### 作業内容
(1) 安藤忠雄に関する文章から、「面白」という語を含む文をすべて、登場順に原文どおり書き出してください。
(2) 安藤忠雄に関する文章を、最後の文の次から書き継いでください。

##### 文書の抜粋 #####

ただ、茂木健一郎も読んでいたので気になったというのが正直なところ。
だいたい、日本人の建築家の書いた本で面白い本にめぐりあった事がない。これは、ちょっと不幸な事だと、自分でも思う。
しかし、この本は、面白かった。
昨年(2004年)の11月11日に目黒の雅叙園にて「美しい日本2004」というフォーラムが開かれ
その基調講演で安藤忠雄を聞いた。
○「美しい日本2004」のレポート
○安藤忠雄の基調講演のレポート
僕が学生時代には、安藤はすでに六甲の集合住宅の第一期とよばれている部分を完成させていた。沖縄でフェスティバルという商業施設も出来た。僕は建築雑誌でそれらを熱心に見ていた。嫌いではないけれども、それほど熱を入れて見ていたわけではない。
歳をかさねるごとに、建築デザインの新しい動向がそれほど気にならなくなってきていたから、最近の安藤忠雄についてはまったくの無知だった。だからこそ、安藤忠雄の生の声を聞いてみたいと思ったのだ。
その安藤忠雄の講演は面白かった。建築というものを実現するための熱き思いが安藤自身の口から語られていた。武蔵美に在学中の学園祭に安藤忠雄がシンポジュームで来た事があったが、その時の話はつまらなかった。それに比べたら雲泥の差だ。言葉に、血と肉が踊っている。なんだか、僕は安藤忠雄に感動して帰ってきた。

##### 検証用データ #####

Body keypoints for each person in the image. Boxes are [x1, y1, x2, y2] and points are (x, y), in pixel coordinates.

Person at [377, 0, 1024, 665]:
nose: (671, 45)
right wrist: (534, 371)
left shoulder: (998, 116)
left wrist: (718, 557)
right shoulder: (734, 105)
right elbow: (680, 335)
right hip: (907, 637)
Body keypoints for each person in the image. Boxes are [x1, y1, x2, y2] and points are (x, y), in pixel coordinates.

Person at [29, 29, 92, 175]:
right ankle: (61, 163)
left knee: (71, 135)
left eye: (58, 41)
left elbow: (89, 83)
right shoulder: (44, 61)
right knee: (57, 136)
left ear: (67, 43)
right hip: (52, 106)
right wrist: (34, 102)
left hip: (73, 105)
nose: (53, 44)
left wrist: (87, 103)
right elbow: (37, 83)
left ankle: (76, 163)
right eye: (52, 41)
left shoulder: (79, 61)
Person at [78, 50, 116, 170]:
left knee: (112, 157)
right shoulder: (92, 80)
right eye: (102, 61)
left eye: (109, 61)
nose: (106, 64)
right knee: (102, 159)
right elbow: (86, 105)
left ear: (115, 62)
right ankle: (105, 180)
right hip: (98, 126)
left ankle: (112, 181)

#####
##### 検証用データ #####

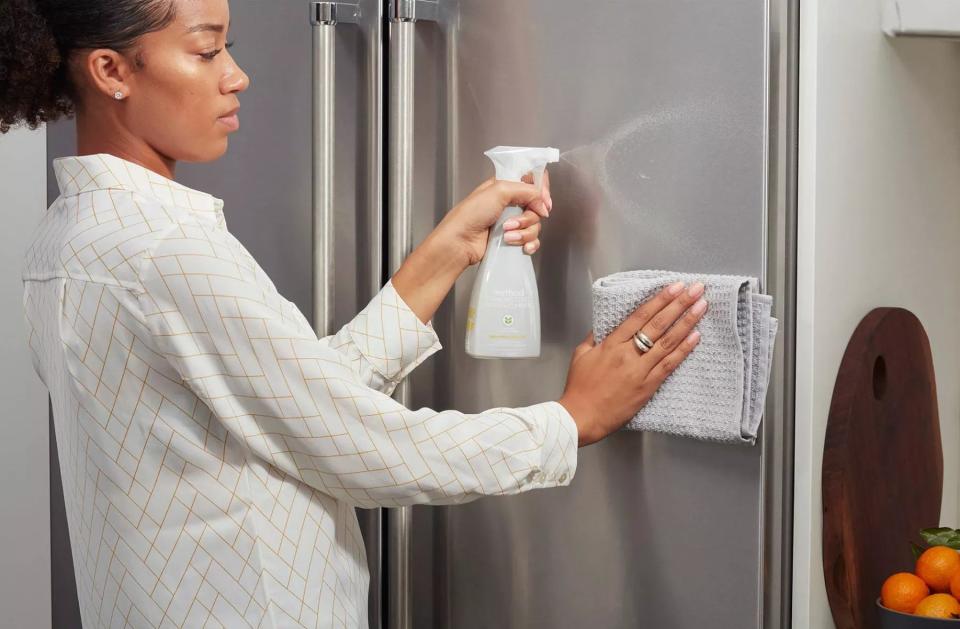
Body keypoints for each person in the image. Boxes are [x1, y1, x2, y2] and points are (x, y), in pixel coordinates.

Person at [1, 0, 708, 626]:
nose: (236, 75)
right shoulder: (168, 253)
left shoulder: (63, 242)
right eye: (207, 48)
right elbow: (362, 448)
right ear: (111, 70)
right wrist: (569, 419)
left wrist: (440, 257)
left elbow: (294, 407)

#####

### 解答一覧
(1)
だいたい、日本人の建築家の書いた本で面白い本にめぐりあった事がない。
しかし、この本は、面白かった。
その安藤忠雄の講演は面白かった。

(2)
そんな記憶があるから茂木さんが読んでいるというこの本に反応してしまったのだろう。
この本の内容は、いかに安藤忠雄が国際コンペで敗れ続けているかという、正にタイトル通り。
東京大学の大学院生に向けた講義録をまとめたものでもある。
この本の中で、安藤はコンペを通して社会にコミットメントしてゆく意義を語る。その語り口が熱い。目黒で聞いた安藤の言葉がそのままここにはあった。
四つの講義としてまとめられた内容は
第1講--コンペとはなにか
第2講--昔からそこにあったものと新しいものとの関係
第3講--環境問題
第4講--自分の原点
およそ、そんなような主題ですすめられてゆく。
それにしても、本書にちりばめられた建築をめぐるさまざまな事。安藤忠雄がこれほどまでに博識だったとは。ただの喧嘩が強い建築家ではなかったのだ、というのは冗談だが、すべて独学である事を考えると、現在の学校教育とはいったい何なのかとも思えてくるし、そういう安藤が東大の教授をやっているというのも興味深い。
僕の場合は、圧倒的に個人住宅が多いので、個人住宅を通して社会にコミットメントする事はなかなか難しい。しかし、「設計をする」ということに対する基本姿勢は安藤忠雄から大いに学びたいと思った。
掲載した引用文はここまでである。